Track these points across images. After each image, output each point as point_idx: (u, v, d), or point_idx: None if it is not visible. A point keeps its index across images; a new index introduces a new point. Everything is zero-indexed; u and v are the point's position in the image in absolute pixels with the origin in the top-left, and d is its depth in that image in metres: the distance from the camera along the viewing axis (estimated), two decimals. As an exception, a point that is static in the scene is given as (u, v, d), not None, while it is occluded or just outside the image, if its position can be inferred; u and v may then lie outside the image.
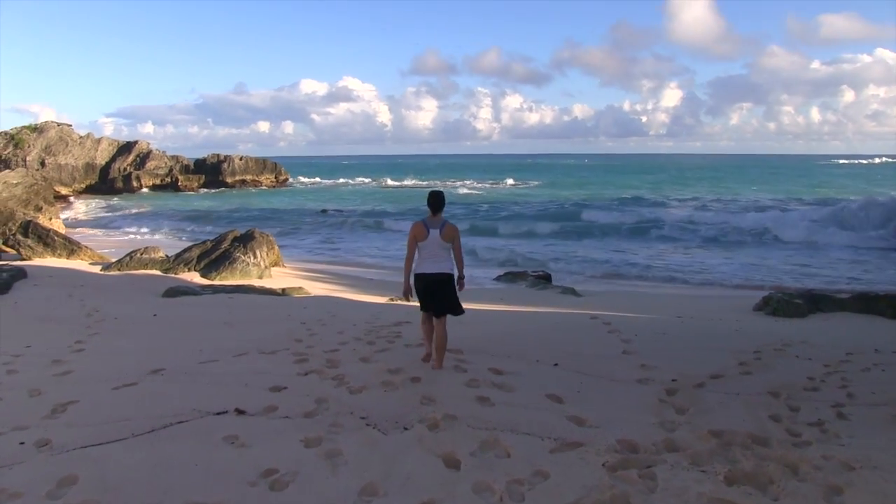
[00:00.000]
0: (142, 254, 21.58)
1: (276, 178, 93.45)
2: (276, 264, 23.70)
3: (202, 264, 21.18)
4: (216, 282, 20.04)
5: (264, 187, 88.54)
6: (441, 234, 7.92)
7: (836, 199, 59.90)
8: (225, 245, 21.96)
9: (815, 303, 15.99)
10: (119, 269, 20.82)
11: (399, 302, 17.40)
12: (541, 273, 23.88)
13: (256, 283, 20.25)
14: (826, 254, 30.94)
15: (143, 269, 21.08)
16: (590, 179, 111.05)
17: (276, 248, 23.86)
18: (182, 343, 10.45)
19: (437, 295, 8.10)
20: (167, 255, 22.09)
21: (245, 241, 22.09)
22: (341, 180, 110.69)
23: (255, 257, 21.38)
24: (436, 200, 8.07)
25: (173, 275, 20.59)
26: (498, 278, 23.30)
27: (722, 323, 14.17)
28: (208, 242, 22.71)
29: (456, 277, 8.29)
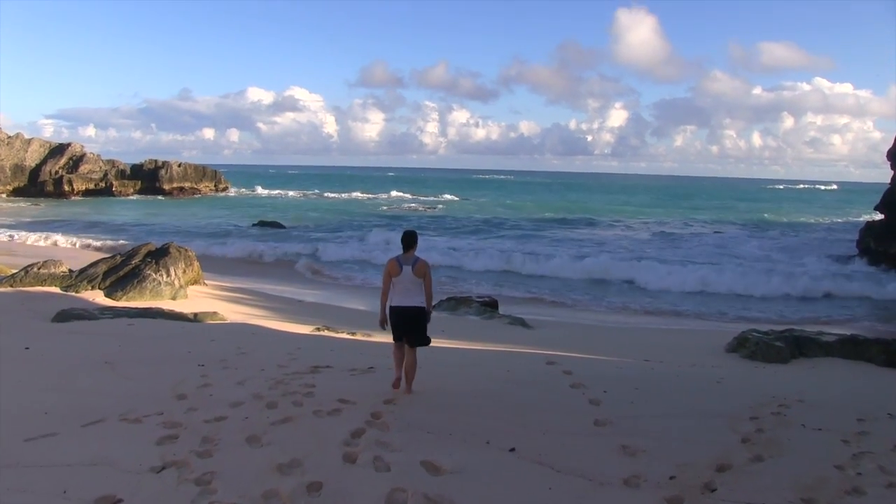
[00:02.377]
0: (40, 268, 18.97)
1: (215, 186, 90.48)
2: (195, 282, 21.28)
3: (108, 282, 18.67)
4: (122, 303, 17.60)
5: (203, 195, 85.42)
6: (413, 271, 8.40)
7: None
8: (136, 260, 19.48)
9: (797, 346, 14.23)
10: (11, 286, 18.21)
11: (325, 333, 15.28)
12: (487, 299, 21.86)
13: (168, 304, 17.86)
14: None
15: (40, 285, 18.50)
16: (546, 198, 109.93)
17: (196, 264, 21.43)
18: (29, 397, 8.07)
19: (409, 326, 8.52)
20: (70, 271, 19.54)
21: (159, 256, 19.64)
22: (280, 191, 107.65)
23: (168, 275, 18.94)
24: (409, 239, 8.58)
25: (74, 293, 18.07)
26: (439, 304, 21.17)
27: (698, 371, 12.31)
28: (118, 257, 20.19)
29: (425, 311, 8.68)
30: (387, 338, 12.42)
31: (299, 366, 10.32)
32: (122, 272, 18.93)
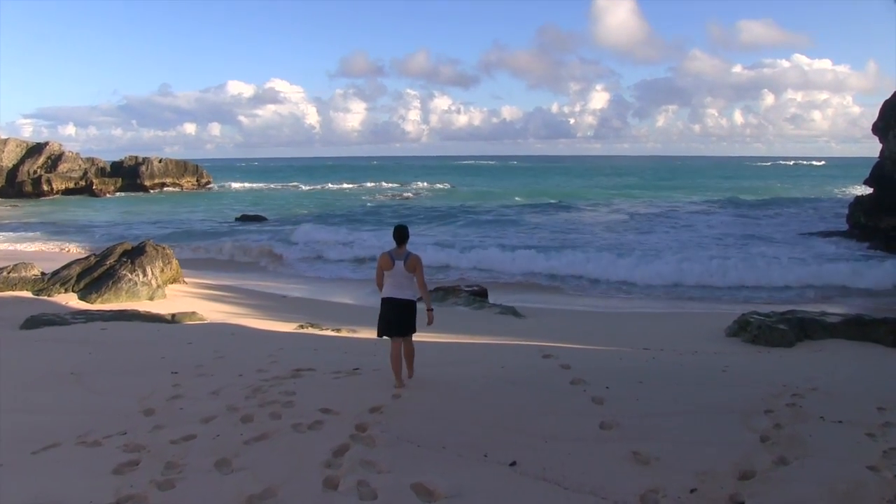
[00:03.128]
0: (10, 272, 18.17)
1: (197, 181, 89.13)
2: (174, 281, 20.55)
3: (82, 284, 17.92)
4: (96, 305, 16.87)
5: (186, 191, 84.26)
6: (405, 265, 8.58)
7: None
8: (111, 260, 18.72)
9: (801, 329, 13.67)
10: (-21, 292, 17.46)
11: (309, 331, 14.64)
12: (476, 288, 21.21)
13: (146, 306, 17.15)
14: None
15: (11, 290, 17.70)
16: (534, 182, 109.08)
17: (175, 262, 20.69)
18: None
19: (401, 317, 8.75)
20: (42, 274, 18.76)
21: (135, 255, 18.88)
22: (263, 185, 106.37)
23: (144, 275, 18.20)
24: (400, 234, 8.72)
25: (46, 297, 17.32)
26: (427, 295, 20.52)
27: (701, 359, 11.71)
28: (92, 258, 19.39)
29: (417, 304, 8.99)
30: (372, 334, 11.88)
31: (280, 370, 9.66)
32: (96, 273, 18.17)
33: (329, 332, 14.61)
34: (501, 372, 9.67)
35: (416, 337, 11.43)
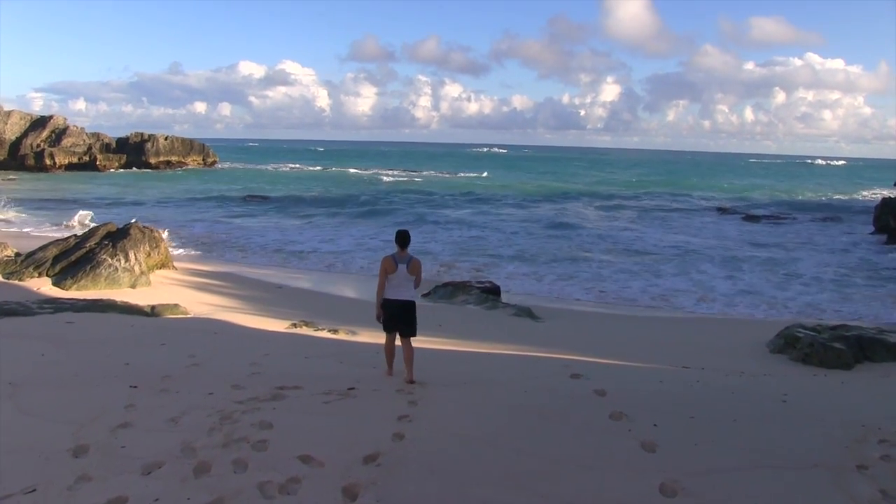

☆ ☆ ☆ ☆

Return word for word the lines from the beginning of the entries through the line that contains "16: (590, 179, 111.05)", both ends included, but no pictures.

• Exercise output:
Track these points across images. After each image, output each point as point_idx: (u, v, d), or point_idx: None if it is not visible. A point keeps its index across images; a new index introduces a new point. Everything is zero-indexed; u and v are the point's position in the image in absolute pixels with the origin in the top-left, and d is its depth in that image in metres: the distance from the camera along the viewing axis (estimated), two decimals. As an exception, a point that is static in the scene is given as (u, v, d), not None, while it is occluded or just outside the image, if its position can be inferred; u and v may then lie outside the image.
[00:00.000]
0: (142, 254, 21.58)
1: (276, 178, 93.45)
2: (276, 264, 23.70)
3: (202, 264, 21.18)
4: (216, 282, 20.04)
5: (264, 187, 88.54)
6: (441, 234, 7.92)
7: (836, 199, 59.90)
8: (225, 245, 21.96)
9: (815, 303, 15.99)
10: (119, 269, 20.82)
11: (399, 302, 17.40)
12: (541, 273, 23.88)
13: (256, 283, 20.25)
14: (826, 254, 30.94)
15: (143, 269, 21.08)
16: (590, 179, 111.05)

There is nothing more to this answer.